Qaboos had no children and had not publicly appointed a successor. A 1996 statute says the ruling family will choose a successor within three days of the throne becoming vacant.
The high military council, in a statement carried on state media on Saturday, called on Oman’s ruling family council to convene to choose a new ruler.
If the council fails to agree, a council of military and security officials, supreme court chiefs and heads of the two consultative assemblies will put in power the person whose name has been secretly written by the sultan in a sealed letter.
There has been wide speculation over the succession as domestic challenges loom large, from strained state finances to high unemployment in the relatively small oil producer, and at a time of heightened tension between Iran and the United States and U.S. ally Saudi Arabia.
Oman observers say the sultan’s three cousins – Assad, Shihab and Haitham bin Tariq al-Said – stand the best chance.
“I imagine that the succession itself will be a smooth process within Oman,” Kristian Coates Ulrichsen of the Texas-based Rice University’s Baker Institute told Reuters.

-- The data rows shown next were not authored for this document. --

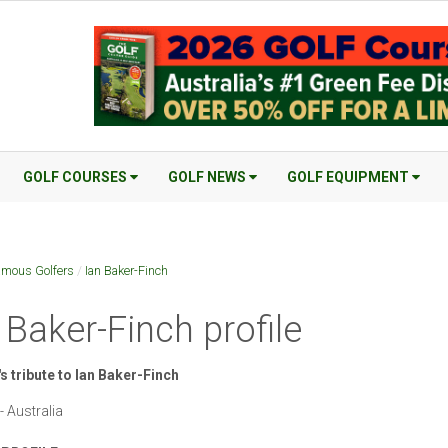
GOLF COURSES
GOLF NEWS
GOLF EQUIPMENT
mous Golfers
/
Ian Baker-Finch
 Baker-Finch profile
s tribute to Ian Baker-Finch
- Australia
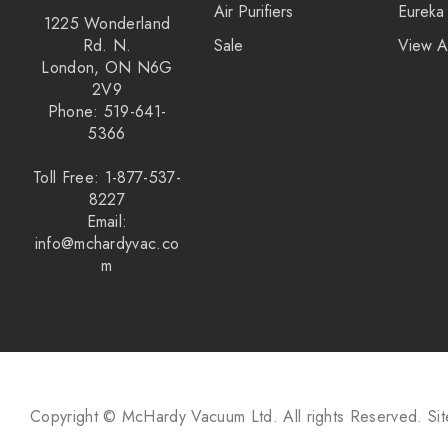
Air Purifiers
Eureka
1225 Wonderland
Rd. N.
Sale
View A
London, ON N6G
2V9
Phone: 519-641-
5366
Toll Free: 1-877-537-
8227
Email:
info@mchardyvac.co
m
Copyright © McHardy Vacuum Ltd.
All rights Reserved.
Si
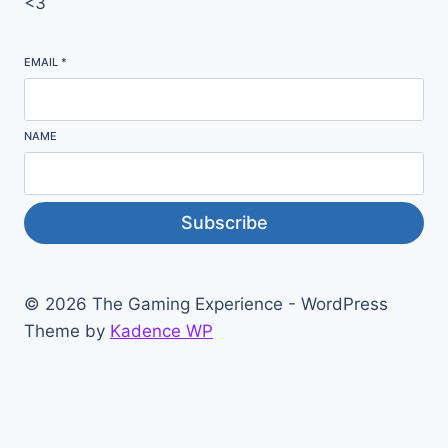
<3
EMAIL
*
NAME
Subscribe
© 2026 The Gaming Experience - WordPress
Theme by
Kadence WP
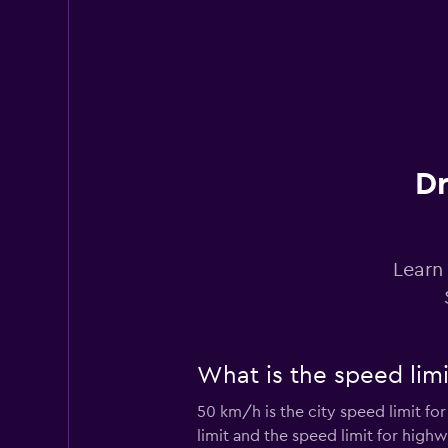
1 location
Virtuo
1 location
Dr
Citer
Learn 
1 location
What is the speed limi
FRANCECARS
50 km/h is the city speed limit fo
1 location
limit and the speed limit for highw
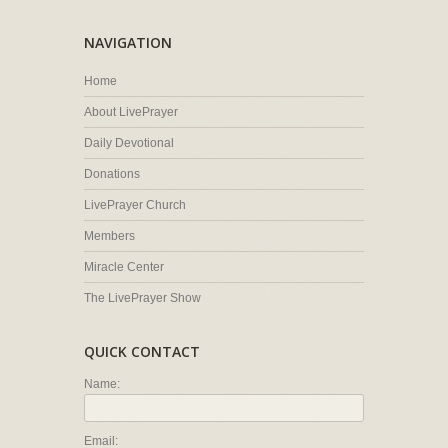
NAVIGATION
Home
About LivePrayer
Daily Devotional
Donations
LivePrayer Church
Members
Miracle Center
The LivePrayer Show
QUICK CONTACT
Name:
Email:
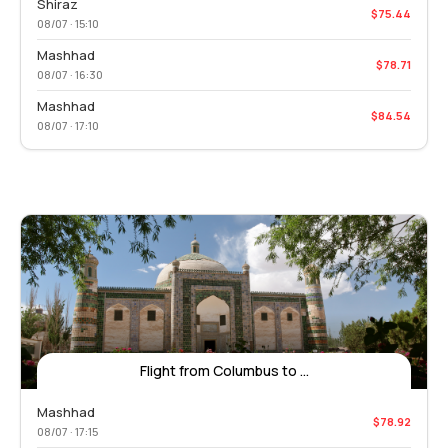
Shiraz
$75.44
08/07 · 15:10
Mashhad
$78.71
08/07 · 16:30
Mashhad
$84.54
08/07 · 17:10
Flight from Columbus to ...
Mashhad
$78.92
08/07 · 17:15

“But the wildcard is whether any of Oman’s neighbours might try to pressure the new sultan as he settles into power – just as the Saudis and Emiratis tried to pressure Emir Tamim in the weeks and months after he assumed power in Qatar in 2013.”
Diplomacy
Condolences started pouring in for the white-bearded Qaboos.
Former U.S. President George W. Bush said in a statement that Qaboos had been a stable force in the Middle East. Dubai ruler Sheikh Mohammed bin Rashid al-Maktoum in a Twitter post described him as the sultan of honour, affection and wisdom.
Oman has long been to the Middle East what neutral Switzerland is to global diplomacy, balancing ties between two vast neighbours locked in a regional struggle, Saudi Arabia to the west and Iran to the north.
Oman maintains friendly ties with Washington and Tehran and helped mediate secret U.S.-Iran talks in 2013 that led two years later to the international nuclear pact which Washington quit in 2018.
Muscat did not take sides in a Gulf dispute that saw Riyadh and its allies impose a boycott on Qatar in mid-2017 and did not join a Saudi-led military coalition that intervened in Yemen against the Iran-aligned Houthi movement.
Oman’s diplomatic centrality has been a factor of Qaboos’ personality, said Simon Henderson, director of the Bernstein Program on Gulf and Energy Policy at the Washington Institute for Near East Policy.
“It is hard to see how Oman can involve itself in the Yemen, Iran and Qatar issues until a new leader has established himself – which means for the foreseeable future.”